### Source records ###

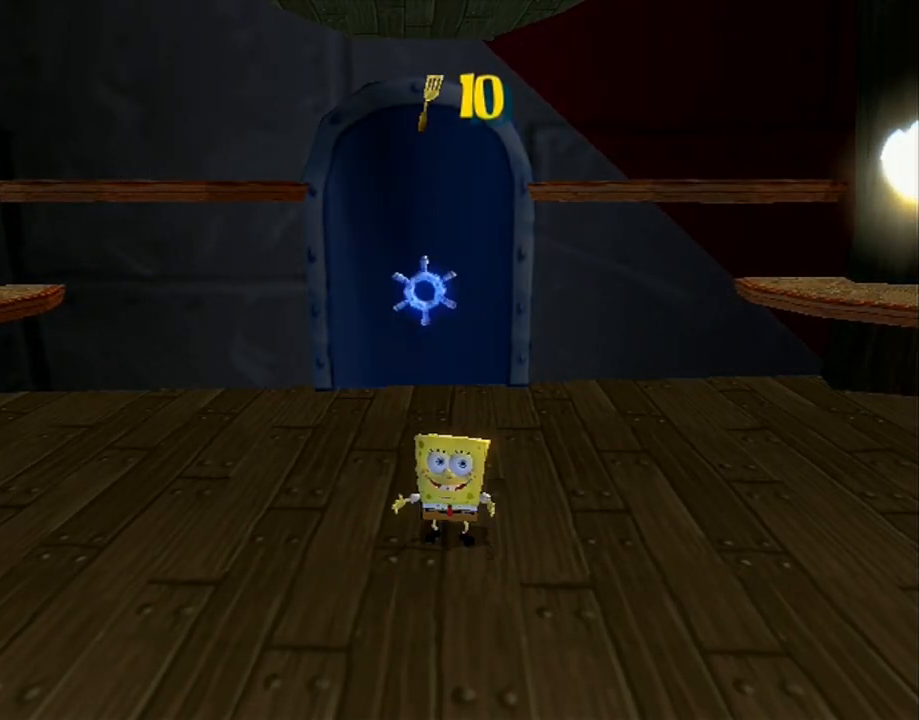
{"buttons": [], "left_stick": "center", "right_stick": "center", "events": []}
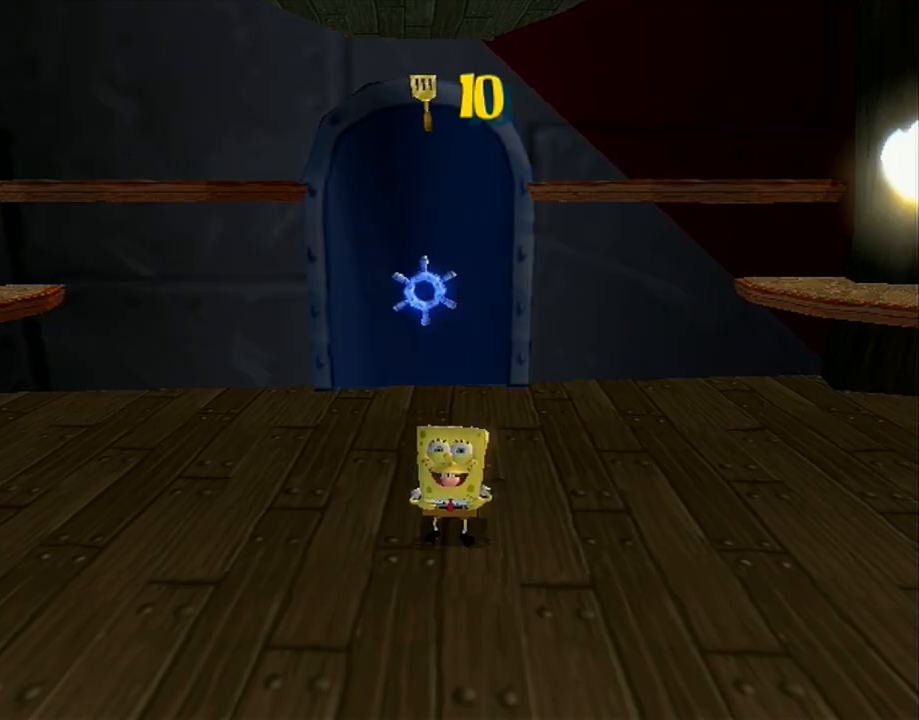
{"buttons": [], "left_stick": "center", "right_stick": "center", "events": []}
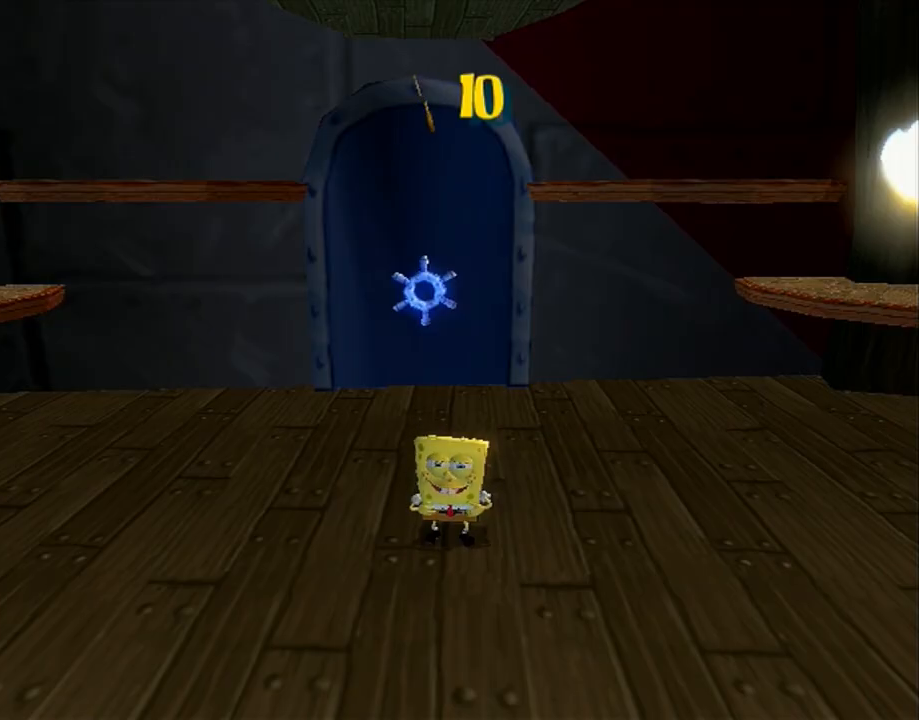
{"buttons": [], "left_stick": "center", "right_stick": "center", "events": []}
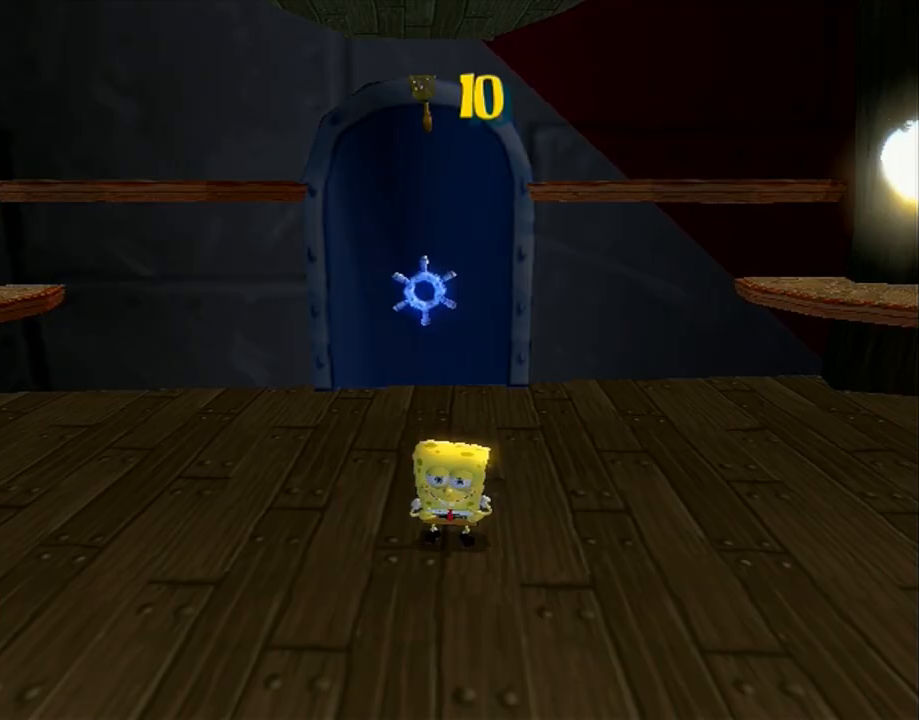
{"buttons": ["X"], "left_stick": "up", "right_stick": "center", "events": [[317, "X", "down"], [333, "left_stick", "up"], [400, "R2", "down"], [483, "R2", "up"]]}
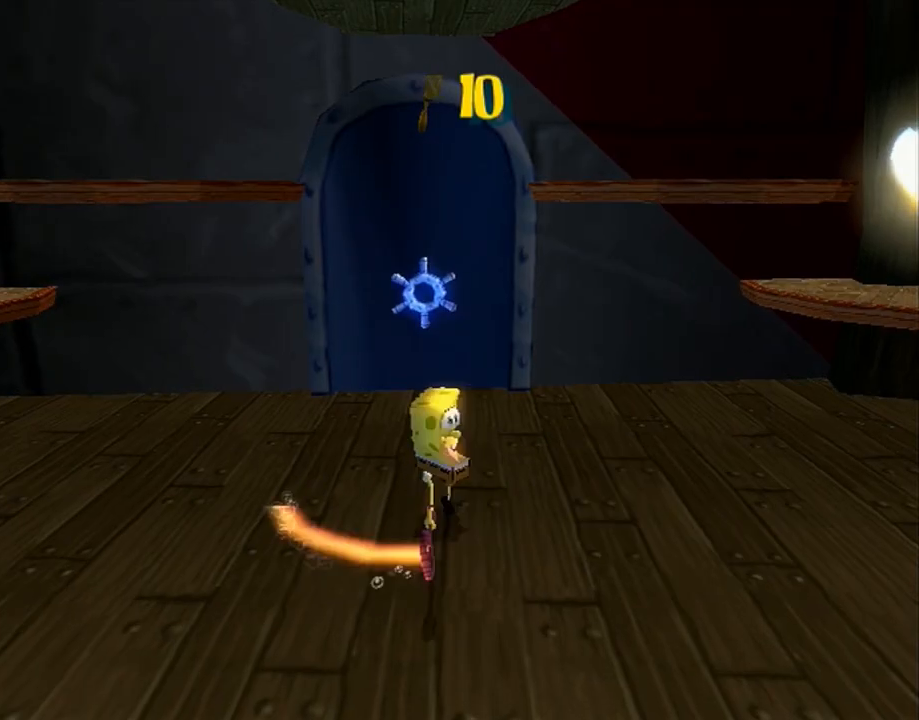
{"buttons": ["R2"], "left_stick": "center", "right_stick": "center", "events": [[17, "R2", "down"], [83, "R2", "up"], [133, "R2", "down"], [333, "R2", "up"], [350, "R2", "down"], [400, "left_stick", "center"], [433, "X", "up"]]}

###

Word for word, copy all the entries above, but with no pictures.

{"buttons": [], "left_stick": "center", "right_stick": "center", "events": []}
{"buttons": [], "left_stick": "center", "right_stick": "center", "events": []}
{"buttons": [], "left_stick": "center", "right_stick": "center", "events": []}
{"buttons": ["X"], "left_stick": "up", "right_stick": "center", "events": [[317, "X", "down"], [333, "left_stick", "up"], [400, "R2", "down"], [483, "R2", "up"]]}
{"buttons": ["R2"], "left_stick": "center", "right_stick": "center", "events": [[17, "R2", "down"], [83, "R2", "up"], [133, "R2", "down"], [333, "R2", "up"], [350, "R2", "down"], [400, "left_stick", "center"], [433, "X", "up"]]}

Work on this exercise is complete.